By Mr. Lorin Smith (I Corps)July 13, 2010
Madigan Healthcare System wants to let the thousands of spouses and children of deployed service members know that they have not been forgotten, and behavioral health help is here for them thanks to the Child and Family Assistance Center.
Better known as CAFAC, the new Madigan pilot program's goal is to incorporate three existing Family-based behavioral health departments - Family Assistance for Maintaining Excellence, the Child Guidance Clinic and the School-based Behavioral Health Program - and have them be a fully-functioning one-stop shop under one head and have one phone number that gives providers, Families and patients the care they need.
"Soldiers can use Soldier Readiness Service and Soldier Evaluation for Life Service, but what about Family members' They are our main focus at CAFAC," said Director Dr. Lindsay Paden.
CAFAC came about due to the difficulty experienced by Families' inability to find care within the base's myriad behavioral health care services, Paden said.
That's why CAFAC leadership has decided to redesign the services under three sections: Adult Services, Child and Adolescent Services and School Behavioral Health Program Services.
"CAFAC will improve access to care for the base's Family members, reduce the stigma associated with receiving behavioral health care, provide uniquely-tailored services to military Families and be synchronized and aligned with the Army's Force Generation cycle," Paden said.
Nearly 9,000 children visited a behavioral health program at Madigan in 2009, compared with 6,000 children who saw a provider in the TRICARE network.
The higher caseload necessitated the the Army to look to programs like CAFAC, Paden said.

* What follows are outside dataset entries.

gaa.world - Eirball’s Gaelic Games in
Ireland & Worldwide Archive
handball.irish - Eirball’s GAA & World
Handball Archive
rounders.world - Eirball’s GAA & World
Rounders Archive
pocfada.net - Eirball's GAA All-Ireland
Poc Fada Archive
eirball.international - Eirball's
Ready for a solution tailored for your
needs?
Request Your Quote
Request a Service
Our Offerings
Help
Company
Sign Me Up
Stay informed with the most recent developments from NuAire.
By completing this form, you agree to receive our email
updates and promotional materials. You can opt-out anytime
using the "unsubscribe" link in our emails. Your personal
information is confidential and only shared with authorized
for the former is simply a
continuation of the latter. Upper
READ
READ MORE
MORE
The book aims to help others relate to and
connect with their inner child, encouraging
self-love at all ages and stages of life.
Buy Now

"We provide walk-in capability for adults to see a provider at FAME, we are conducting outreach to make Soldiers aware of when the stressors can be highest and we are ensuring our Soldiers' children are getting quality care in their school," Paden said.

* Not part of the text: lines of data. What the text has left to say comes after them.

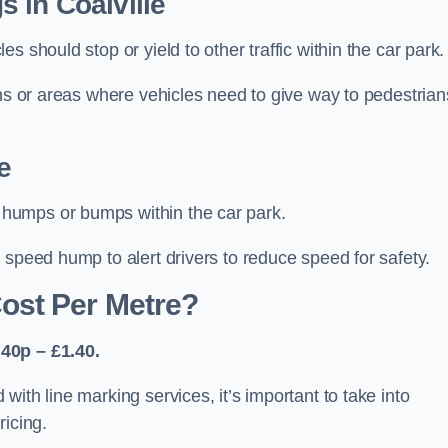
 in Coalville
 should stop or yield to other traffic within the car park.
ons or areas where vehicles need to give way to pedestrian
e
humps or bumps within the car park.
 speed hump to alert drivers to reduce speed for safety.
ost Per Metre?
40p – £1.40.
ith line marking services, it’s important to take into
ricing.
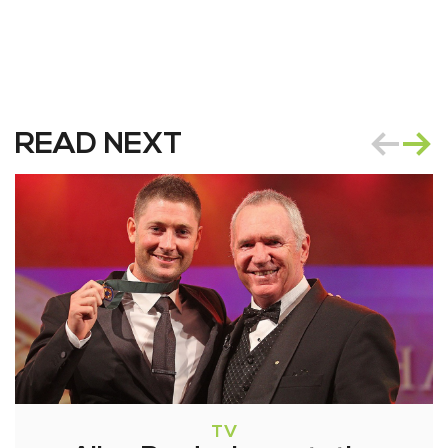
READ NEXT
TV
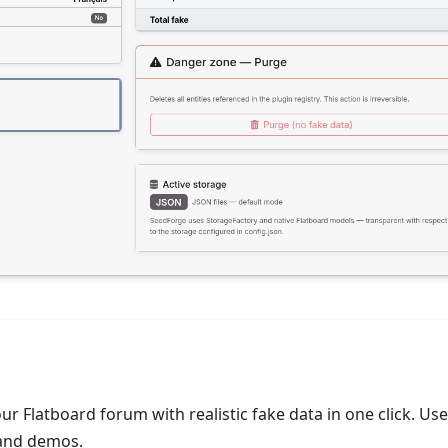
r Flatboard forum with realistic fake data in one click. Use
 and demos.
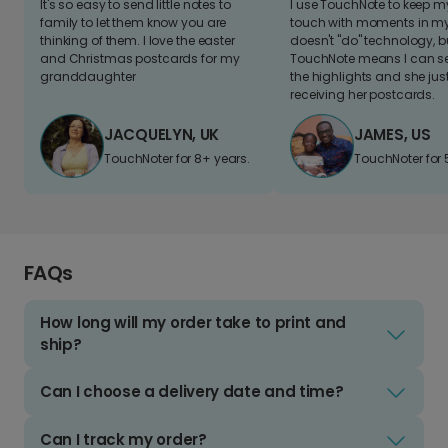
It's so easy to send little notes to
I use TouchNote to keep 
family to let them know you are
touch with moments in my 
thinking of them. I love the easter
doesn't "do" technology, b
and Christmas postcards for my
TouchNote means I can s
granddaughter
the highlights and she jus
receiving her postcards.
JACQUELYN, UK
JAMES, US
TouchNoter for 8+ years.
TouchNoter for 
FAQs
How long will my order take to print and
ship?
Can I choose a delivery date and time?
Can I track my order?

The newest addition to the CAFAC triad is the School Behavioral Health Service, which offers 3,000 children at Joint Base Lewis-McChord's six elementary schools access to 17 behavioral health providers trained in child psychology, psychiatry and social work case management.
These behavioral health specialists will be integrated within each school's staff.
The teams will deliver clinical assessments and treatment or therapy in individual or group settings; even classroom intervention.
School behavioral health specialists will work with parents and teachers to ensure everyone involved in a child's well-being receiving behavioral health therapy get the attention he or she needs.
"Studies show that military children do as well or better than civilian peers when parents are doing well," Paden said.
"Having our providers in the base's schools will only help the children excel even more."